Embora o modo de transmissão da doença de Hansen permanece incerto, a maioria dos investigadores pensam que M. leprae normalmente é transmitida de pessoa para pessoa por gotículas respiratórias. Estudos têm mostrado que a lepra pode ser transmitida aos seres humanos por tatus . Lepra não é conhecido por ser tanto sexualmente transmitidas ou altamente infeccioso após o tratamento. Aproximadamente 95% das pessoas são naturalmente imunes e sofredores não infecciosa depois de tão pouco como duas semanas de tratamento são.

O mínimo período de incubação relatado é tão curto quanto algumas semanas, com base na ocorrência muito ocasional de hanseníase entre crianças jovens.
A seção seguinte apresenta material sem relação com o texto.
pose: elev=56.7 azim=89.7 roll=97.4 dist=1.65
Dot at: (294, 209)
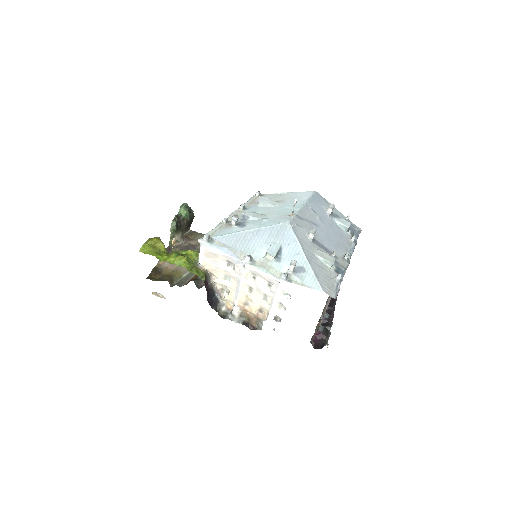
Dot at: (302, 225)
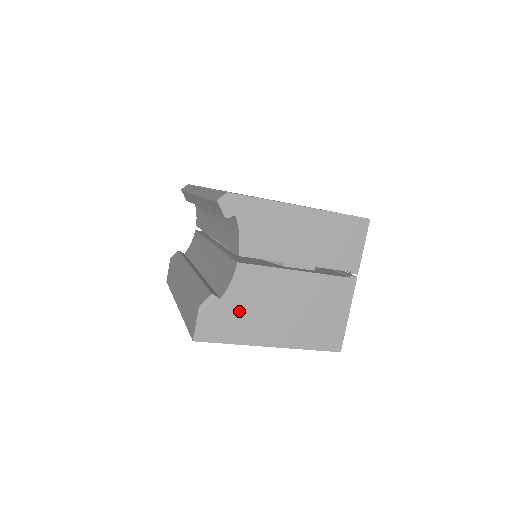
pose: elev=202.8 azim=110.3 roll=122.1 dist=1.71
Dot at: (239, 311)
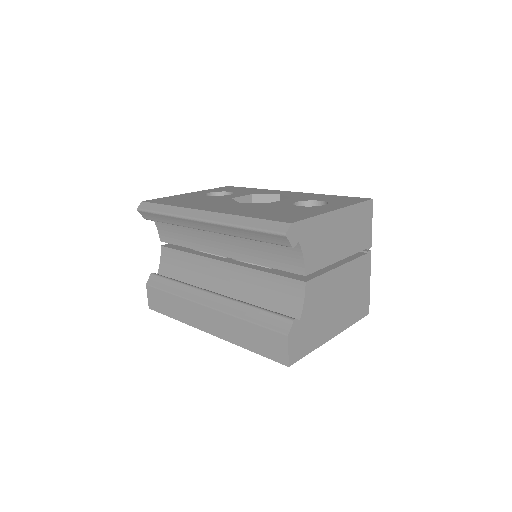
Dot at: (312, 322)
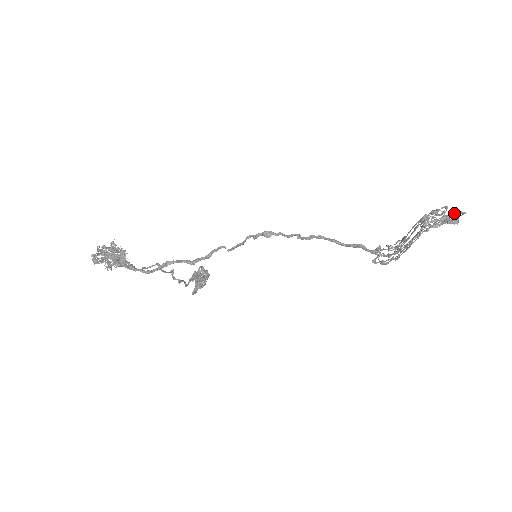
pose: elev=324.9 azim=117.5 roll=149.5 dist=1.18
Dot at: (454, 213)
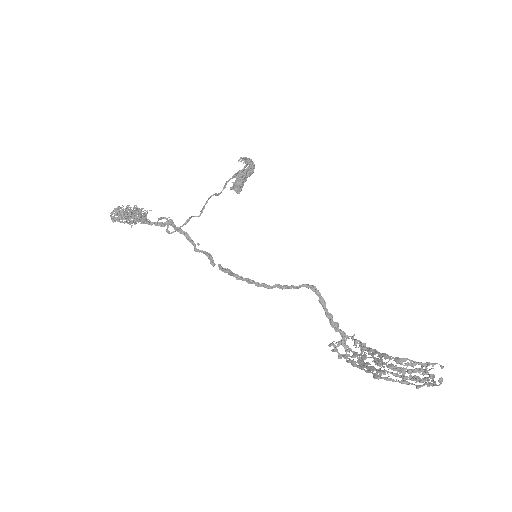
Dot at: (442, 367)
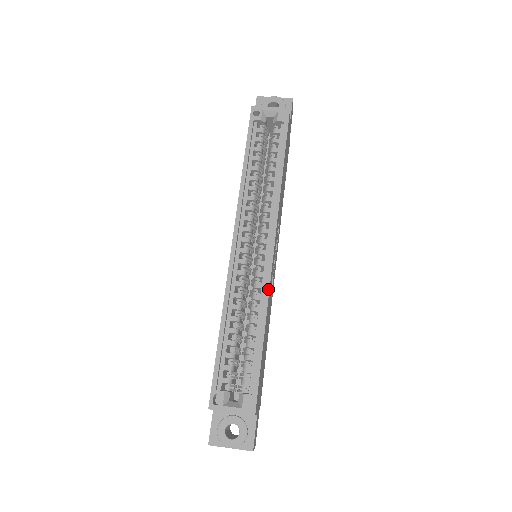
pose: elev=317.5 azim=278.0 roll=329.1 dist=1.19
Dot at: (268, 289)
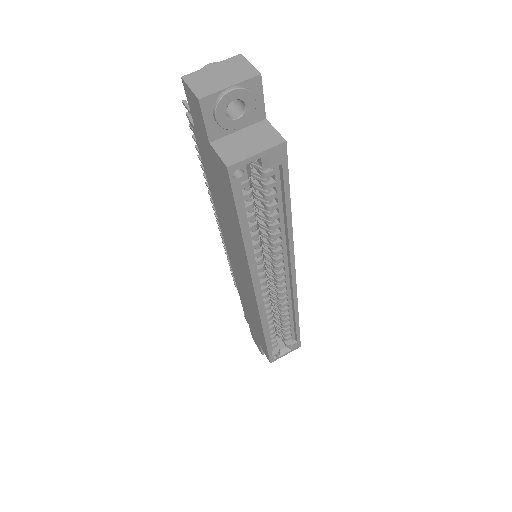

O período máximo de incubação é relatado como até 30 anos, ou mais, como foi observado entre os veteranos de guerra que se sabe terem sido expostos por períodos curtos em áreas endêmicas, mas caso contrário, vivendo em áreas não endêmicas. É geralmente aceite que o período médio de incubação é de três a cinco anos.

Fisiopatologia

O mecanismo de transmissão da doença é prolongado contato próximo e transmissão por gotícula nasal. Para além dos humanos, lepra tem sido observada em nove faixas tatu, (que, foi recentemente confirmada, estão entre as principais fontes de novos casos de hanseníase em americanos ), e três espécies de primatas. A bactéria também pode ser cultivado no laboratório por injecção nas almofadas plantares de ratinhos. Há evidências de que nem todas as pessoas que estão infectadas com M. leprae desenvolver hanseníase e fatores genéticos têm sido pensado para desempenhar um papel, devido à observação de agrupamento de hanseníase em torno de certas famílias, ea incapacidade de compreender por que determinados indivíduos desenvolvem hanseníase virchowiana, enquanto outros desenvolvem outros tipos de hanseníase. Estima-se que, devido a factores genéticos, apenas 5% da população é susceptível a lepra. Isto é principalmente porque o corpo é naturalmente imunes para as bactérias, e as pessoas que não se tornam infectadas experiência reacções alérgicas graves para a doença. No entanto, o papel dos factores genéticos não é completamente claro na determinação desta expressão clínica. Além disso, desnutrição e exposição prolongada a pessoas infectadas podem desempenhar um papel no desenvolvimento da doença declarada.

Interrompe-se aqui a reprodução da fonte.